### [What to do]
[A] From the notes on open source infrastructure below, transcribe everything from "In 2013, a security" down to "market. (p. 92-93)" word for word.
[B] Answer these questions using the notes on open source infrastructure below.
(i) In what year was a security flaw in RubyGems.org discovered?
(ii) Whom does Eghbal cite for the distinction about infrastructure that can be charged for?
(iii) Which journalist who focuses on open source commented on Red Hat's patents and licensing?

### [Excerpt provided]
I had no idea this was a thing and I feel a tiny bit worse about the world now.

Another helpful way of thinking about infrastructure that can be charged for is that if there is an immediate risk of downtime, it probably has a business model. In other words, a server can have unexpected interruptions in service, the way electricity might unexpectedly shut off, but a programming language does not “break” or have downtime in the same way, because it is a system of information. (p. 90)

Eghbal cites Sam Gerstenzang for this distinction (specifically this tweet but this article talks at more length). This is a really interesting perspective and I'm grateful to Gerstenzang for articulating it and Eghbal for introducing me to it.

In 2013, a security flaw in RubyGems.org was discovered, but went unfixed for several days, because RubyGems.org was maintained entirely by volunteers. The volunteers planned to address it that weekend, but in the meantime someone else discovered the flaw and hacked the RubyGems.org server. Following the hack, the servers had to be rebuilt from scratch. Several volunteers took time off work, and some even took personal vacation days, in order to get RubyGems.org up and running again as soon as possible. Because RubyGems.org is a critical piece of Ruby infrastructure, the security issue affected many developers and companies in turn. (p. 81)

I'd like to know more about this incident, which I'd not heard about before.

Matt Asay, a journalist who focuses on open source, noted that Red Hat uses a unique set of patents and licensing to protect its enterprise market. (p. 92-93)

Eghbal links to this source but it doesn't really explain Red Hat's patent/licensing situation, and I am deeply curious.

### [Entries supplied]
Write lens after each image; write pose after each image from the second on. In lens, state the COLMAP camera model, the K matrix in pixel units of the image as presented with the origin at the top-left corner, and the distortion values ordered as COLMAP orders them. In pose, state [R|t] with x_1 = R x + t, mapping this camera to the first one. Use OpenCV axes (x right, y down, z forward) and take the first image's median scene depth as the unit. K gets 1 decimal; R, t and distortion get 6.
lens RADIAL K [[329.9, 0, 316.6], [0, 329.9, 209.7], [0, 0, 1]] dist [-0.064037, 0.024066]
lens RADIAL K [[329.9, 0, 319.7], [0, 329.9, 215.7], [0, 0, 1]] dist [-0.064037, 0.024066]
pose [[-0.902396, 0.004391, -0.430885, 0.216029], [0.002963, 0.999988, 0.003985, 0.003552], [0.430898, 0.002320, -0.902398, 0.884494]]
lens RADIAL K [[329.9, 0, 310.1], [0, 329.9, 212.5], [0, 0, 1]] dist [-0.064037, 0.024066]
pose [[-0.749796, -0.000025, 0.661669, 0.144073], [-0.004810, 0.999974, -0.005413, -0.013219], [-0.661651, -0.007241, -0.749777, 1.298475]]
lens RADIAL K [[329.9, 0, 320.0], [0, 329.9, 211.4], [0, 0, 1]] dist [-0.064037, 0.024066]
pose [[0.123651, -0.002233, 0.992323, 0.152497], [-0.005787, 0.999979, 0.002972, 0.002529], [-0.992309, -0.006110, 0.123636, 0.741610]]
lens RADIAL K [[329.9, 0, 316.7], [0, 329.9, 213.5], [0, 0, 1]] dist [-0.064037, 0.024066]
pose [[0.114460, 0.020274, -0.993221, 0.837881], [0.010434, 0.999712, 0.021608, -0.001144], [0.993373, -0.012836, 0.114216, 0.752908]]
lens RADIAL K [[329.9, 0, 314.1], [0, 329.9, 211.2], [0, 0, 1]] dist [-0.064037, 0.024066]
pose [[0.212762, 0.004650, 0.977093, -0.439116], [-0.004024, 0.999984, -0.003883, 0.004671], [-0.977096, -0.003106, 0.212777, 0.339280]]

### [Exercise responses]
[A]
In 2013, a security flaw in RubyGems.org was discovered, but went unfixed for several days, because RubyGems.org was maintained entirely by volunteers. The volunteers planned to address it that weekend, but in the meantime someone else discovered the flaw and hacked the RubyGems.org server. Following the hack, the servers had to be rebuilt from scratch. Several volunteers took time off work, and some even took personal vacation days, in order to get RubyGems.org up and running again as soon as possible. Because RubyGems.org is a critical piece of Ruby infrastructure, the security issue affected many developers and companies in turn. (p. 81)

I'd like to know more about this incident, which I'd not heard about before.

Matt Asay, a journalist who focuses on open source, noted that Red Hat uses a unique set of patents and licensing to protect its enterprise market. (p. 92-93)

[B]
(i) 2013
(ii) Sam Gerstenzang
(iii) Matt Asay